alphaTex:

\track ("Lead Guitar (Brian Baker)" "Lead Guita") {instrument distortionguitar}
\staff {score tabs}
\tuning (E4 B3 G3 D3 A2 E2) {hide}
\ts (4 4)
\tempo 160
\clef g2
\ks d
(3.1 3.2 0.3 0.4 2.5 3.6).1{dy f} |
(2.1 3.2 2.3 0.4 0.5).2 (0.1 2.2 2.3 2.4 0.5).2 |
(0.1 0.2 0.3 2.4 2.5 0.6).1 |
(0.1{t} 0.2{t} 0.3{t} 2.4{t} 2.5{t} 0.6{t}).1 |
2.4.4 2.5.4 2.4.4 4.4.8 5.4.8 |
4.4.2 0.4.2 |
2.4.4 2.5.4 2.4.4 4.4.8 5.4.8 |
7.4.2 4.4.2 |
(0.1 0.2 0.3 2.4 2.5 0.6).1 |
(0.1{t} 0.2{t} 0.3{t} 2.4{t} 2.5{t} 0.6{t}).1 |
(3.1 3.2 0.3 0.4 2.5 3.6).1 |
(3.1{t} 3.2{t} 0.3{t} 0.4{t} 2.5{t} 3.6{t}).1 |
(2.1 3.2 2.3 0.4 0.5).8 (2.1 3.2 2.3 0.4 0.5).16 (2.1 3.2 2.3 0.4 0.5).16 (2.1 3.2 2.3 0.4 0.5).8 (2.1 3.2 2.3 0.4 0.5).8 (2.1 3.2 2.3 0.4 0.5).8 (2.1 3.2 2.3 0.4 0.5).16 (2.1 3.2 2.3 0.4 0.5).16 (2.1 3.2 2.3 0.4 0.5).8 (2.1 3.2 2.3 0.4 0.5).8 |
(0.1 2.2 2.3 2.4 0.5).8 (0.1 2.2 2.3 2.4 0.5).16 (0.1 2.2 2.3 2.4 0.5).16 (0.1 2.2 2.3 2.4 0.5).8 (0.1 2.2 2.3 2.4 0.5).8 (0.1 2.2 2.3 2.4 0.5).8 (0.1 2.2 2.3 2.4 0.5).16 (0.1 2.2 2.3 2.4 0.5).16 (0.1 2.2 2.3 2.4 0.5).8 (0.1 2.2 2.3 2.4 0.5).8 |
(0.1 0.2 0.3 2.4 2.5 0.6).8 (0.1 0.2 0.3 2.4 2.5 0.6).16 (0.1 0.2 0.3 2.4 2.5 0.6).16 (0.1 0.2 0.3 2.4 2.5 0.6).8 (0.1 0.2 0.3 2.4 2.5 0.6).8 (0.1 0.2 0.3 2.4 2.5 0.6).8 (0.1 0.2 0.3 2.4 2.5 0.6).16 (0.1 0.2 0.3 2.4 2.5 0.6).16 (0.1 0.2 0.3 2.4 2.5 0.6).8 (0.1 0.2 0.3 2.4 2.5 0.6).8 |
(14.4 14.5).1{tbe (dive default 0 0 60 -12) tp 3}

- - - - -

WHAT THE EXERCISE ASKS: Rewrite the records with "160" changed to "120", keeping everything else the same.

RESULT OF THIS TASK:
alphaTex:

\track ("Lead Guitar (Brian Baker)" "Lead Guita") {instrument distortionguitar}
\staff {score tabs}
\tuning (E4 B3 G3 D3 A2 E2) {hide}
\ts (4 4)
\tempo 120
\clef g2
\ks d
(3.1 3.2 0.3 0.4 2.5 3.6).1{dy f} |
(2.1 3.2 2.3 0.4 0.5).2 (0.1 2.2 2.3 2.4 0.5).2 |
(0.1 0.2 0.3 2.4 2.5 0.6).1 |
(0.1{t} 0.2{t} 0.3{t} 2.4{t} 2.5{t} 0.6{t}).1 |
2.4.4 2.5.4 2.4.4 4.4.8 5.4.8 |
4.4.2 0.4.2 |
2.4.4 2.5.4 2.4.4 4.4.8 5.4.8 |
7.4.2 4.4.2 |
(0.1 0.2 0.3 2.4 2.5 0.6).1 |
(0.1{t} 0.2{t} 0.3{t} 2.4{t} 2.5{t} 0.6{t}).1 |
(3.1 3.2 0.3 0.4 2.5 3.6).1 |
(3.1{t} 3.2{t} 0.3{t} 0.4{t} 2.5{t} 3.6{t}).1 |
(2.1 3.2 2.3 0.4 0.5).8 (2.1 3.2 2.3 0.4 0.5).16 (2.1 3.2 2.3 0.4 0.5).16 (2.1 3.2 2.3 0.4 0.5).8 (2.1 3.2 2.3 0.4 0.5).8 (2.1 3.2 2.3 0.4 0.5).8 (2.1 3.2 2.3 0.4 0.5).16 (2.1 3.2 2.3 0.4 0.5).16 (2.1 3.2 2.3 0.4 0.5).8 (2.1 3.2 2.3 0.4 0.5).8 |
(0.1 2.2 2.3 2.4 0.5).8 (0.1 2.2 2.3 2.4 0.5).16 (0.1 2.2 2.3 2.4 0.5).16 (0.1 2.2 2.3 2.4 0.5).8 (0.1 2.2 2.3 2.4 0.5).8 (0.1 2.2 2.3 2.4 0.5).8 (0.1 2.2 2.3 2.4 0.5).16 (0.1 2.2 2.3 2.4 0.5).16 (0.1 2.2 2.3 2.4 0.5).8 (0.1 2.2 2.3 2.4 0.5).8 |
(0.1 0.2 0.3 2.4 2.5 0.6).8 (0.1 0.2 0.3 2.4 2.5 0.6).16 (0.1 0.2 0.3 2.4 2.5 0.6).16 (0.1 0.2 0.3 2.4 2.5 0.6).8 (0.1 0.2 0.3 2.4 2.5 0.6).8 (0.1 0.2 0.3 2.4 2.5 0.6).8 (0.1 0.2 0.3 2.4 2.5 0.6).16 (0.1 0.2 0.3 2.4 2.5 0.6).16 (0.1 0.2 0.3 2.4 2.5 0.6).8 (0.1 0.2 0.3 2.4 2.5 0.6).8 |
(14.4 14.5).1{tbe (dive default 0 0 60 -12) tp 3}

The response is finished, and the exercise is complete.